WASHINGTON: Pakistan has succeeded in stabilising its economy, but steady implementation of reforms will be vital if the country hopes to find a place among the world’s fast-growing emerging markets, the International Monetary Fund (IMF) said on Tuesday.
Jeffrey Franks, the IMF’s outgoing mission chief for Pakistan, said: “The economy grew about 4 per cent last year, and we’re expecting a similar figure this year. That’s a good performance considering the country was carrying out major fiscal consolidation.”
“But it’s not enough to substantially improve income levels because of the high population growth rate,” he added.
Last week, the Fund approved the latest disbursement ($501 million) under a 36-month IMF-supported loan programme based on “the solid progress made to date on Pakistan’s economic reform agenda.”
In an interview released by the IMF, Mr Franks discussed Pakistan’s achievements at the programme’s halfway mark.
He said that when Pakistan approached the IMF for support in 2013, it was on the verge of a balance-of-payments crisis, and that crisis had been averted.
Reserves at the State Bank, which had declined to perilously low levels, are now rebounding. He also noted that the fiscal deficit, which was extremely large at over 8pc of GDP in 2012-13, is on track this year to get down below 5pc of GDP.
Mr Franks noted that the country is tackling costly and inefficient electricity subsidies, which came down from almost 2pc of GDP to 0.7pc this year, and they are expected to fall to 0.3pc next year.
The IMF official also appreciated the progress in improving the tax system.

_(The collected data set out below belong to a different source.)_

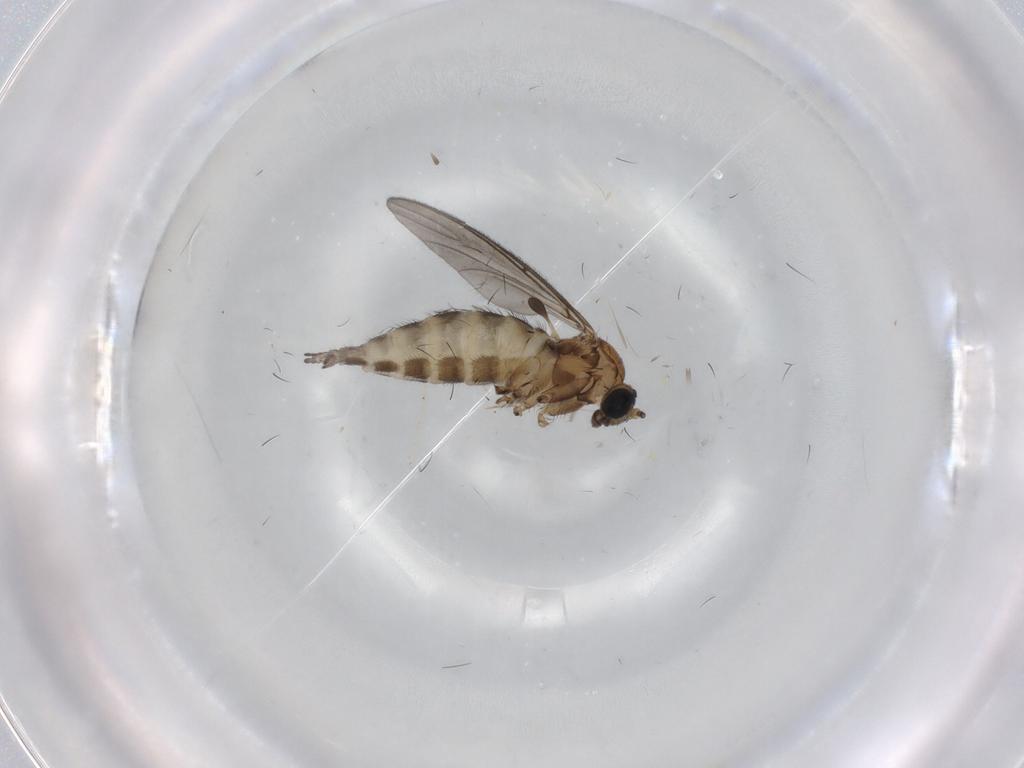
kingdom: Animalia
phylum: Arthropoda
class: Insecta
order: Diptera
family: Sciaridae
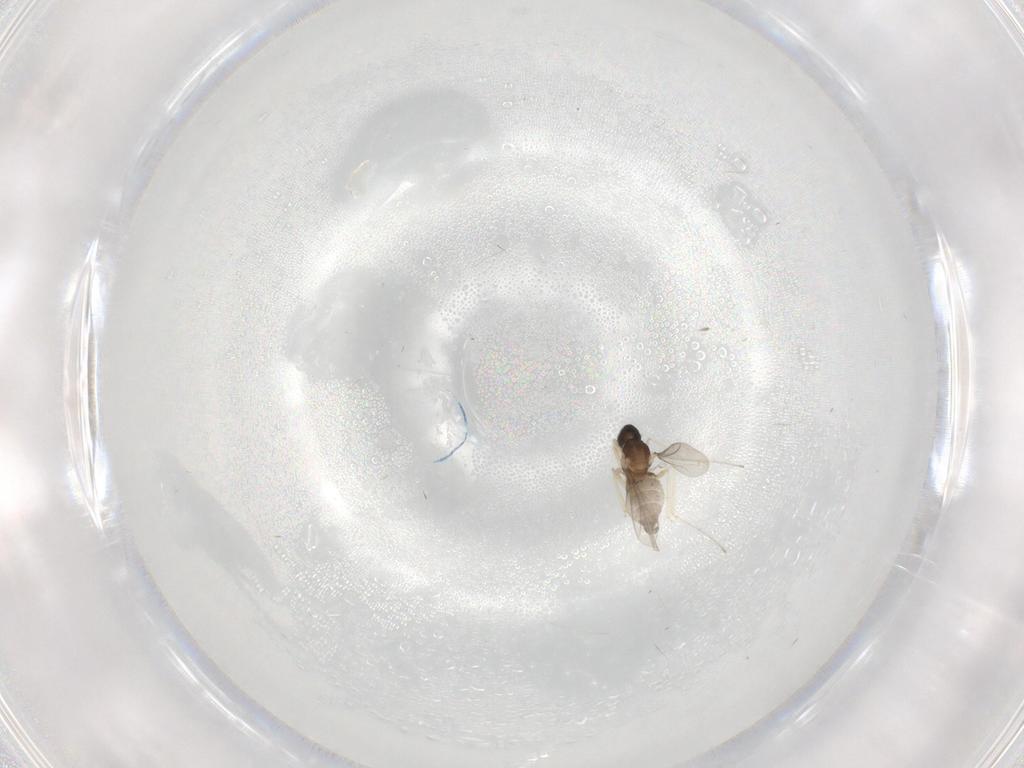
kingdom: Animalia
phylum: Arthropoda
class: Insecta
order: Diptera
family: Cecidomyiidae
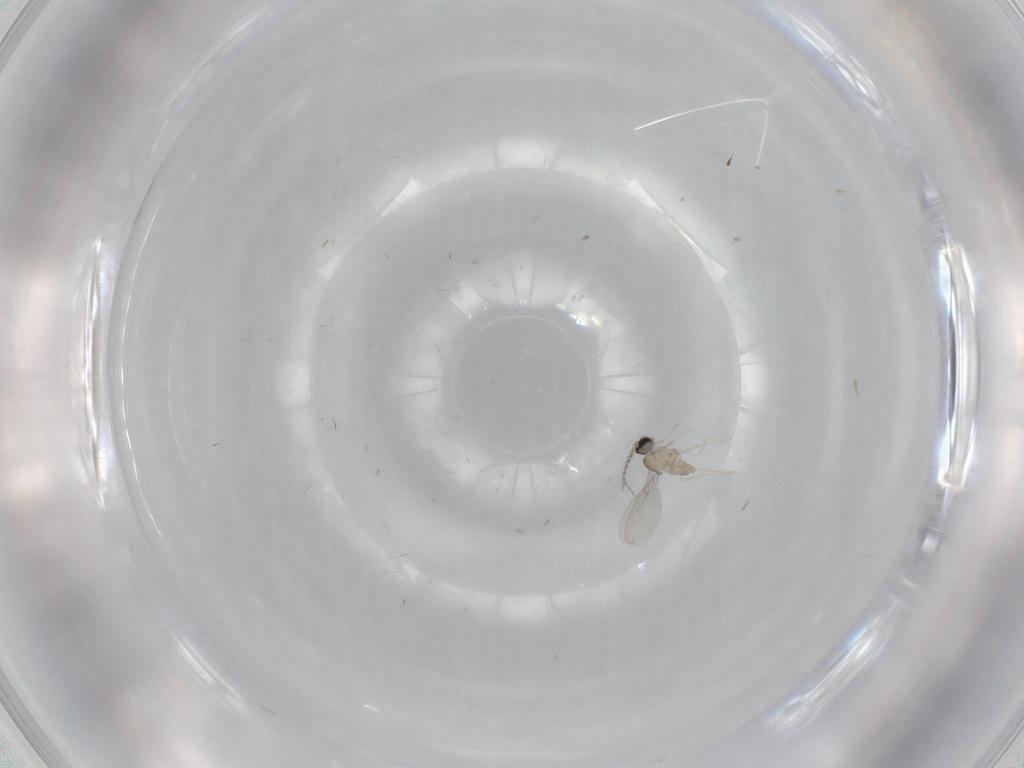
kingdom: Animalia
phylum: Arthropoda
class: Insecta
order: Diptera
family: Cecidomyiidae
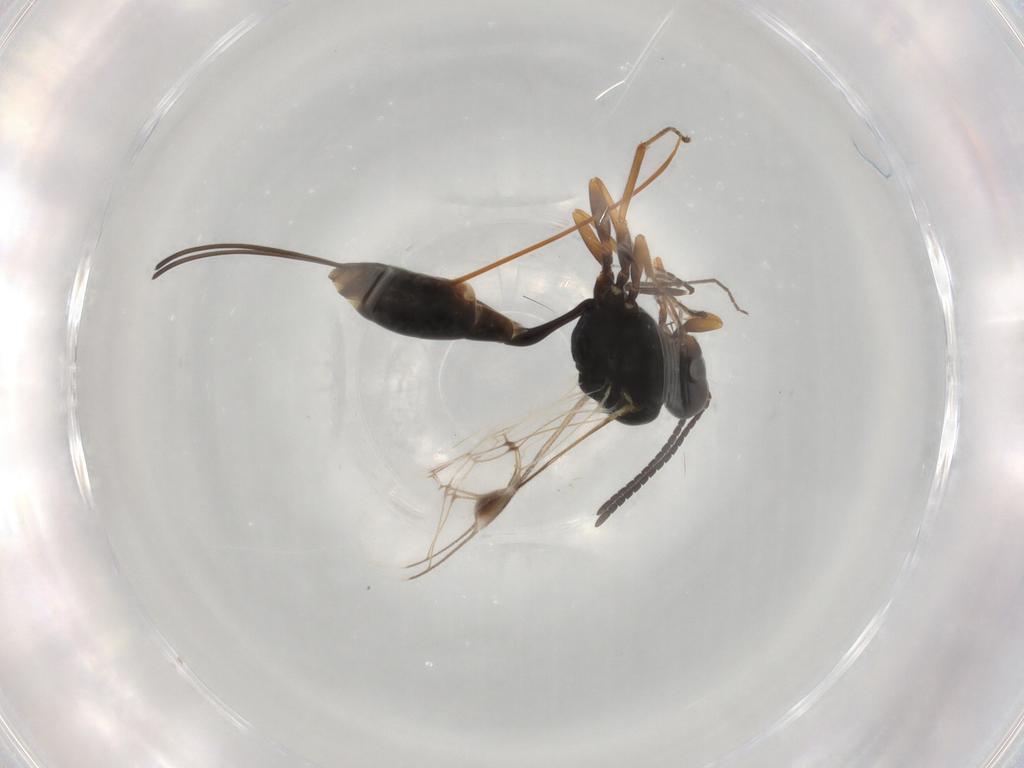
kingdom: Animalia
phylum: Arthropoda
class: Insecta
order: Hymenoptera
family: Ichneumonidae
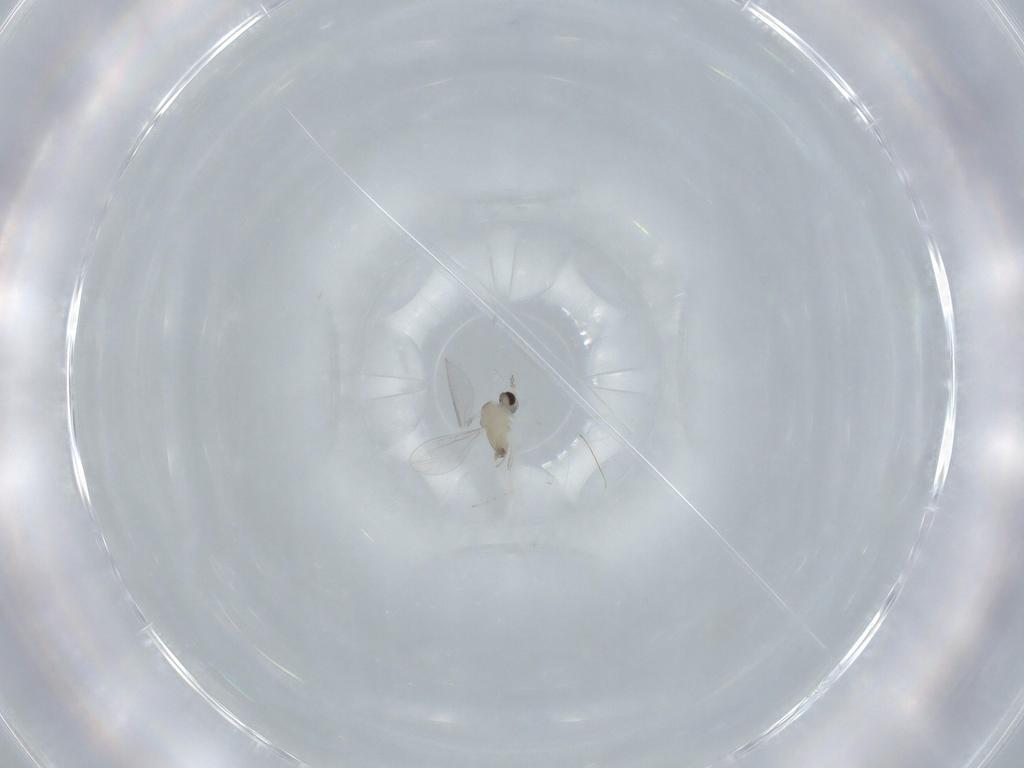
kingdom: Animalia
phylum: Arthropoda
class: Insecta
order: Diptera
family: Cecidomyiidae
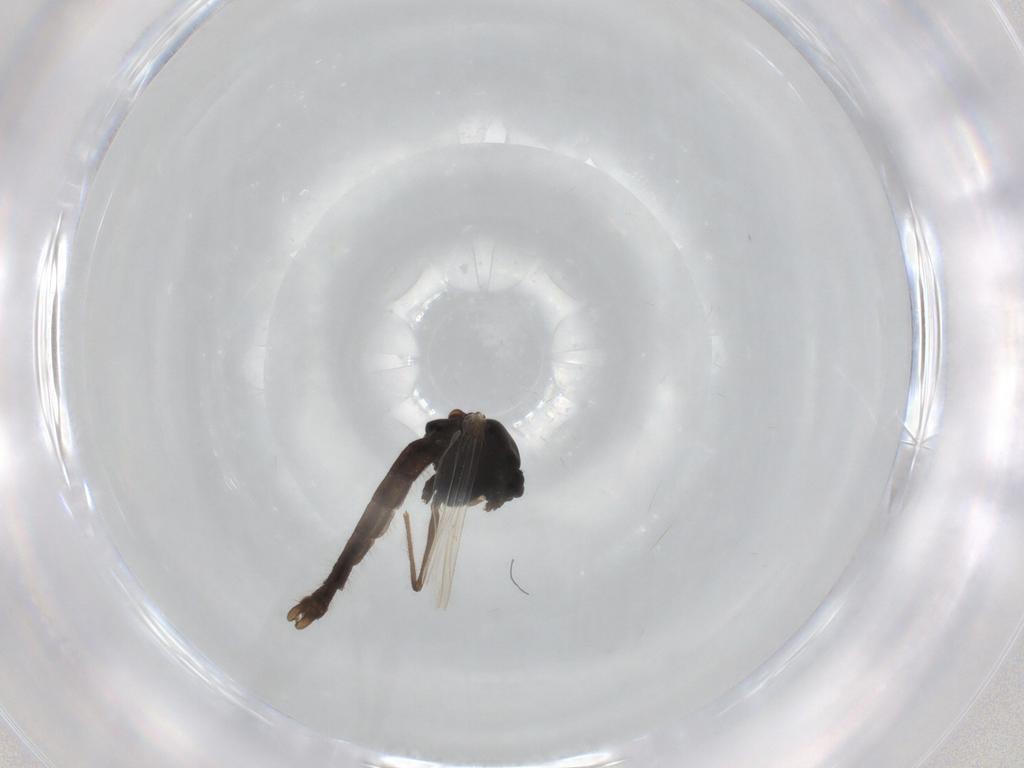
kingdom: Animalia
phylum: Arthropoda
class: Insecta
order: Diptera
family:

“Pakistan has these so-called Statutory Regulatory Orders, or SROs, which grant tax exemptions and concessions, riddling the tax system with loopholes,” he said.
At the beginning of this fiscal year, the government eliminated a significant number of those SROs, and it is expected to improve tax collection from that source by about 0.3pc of GDP this year. Another batch of SROs will be eliminated in the upcoming budget for a similar amount, he added.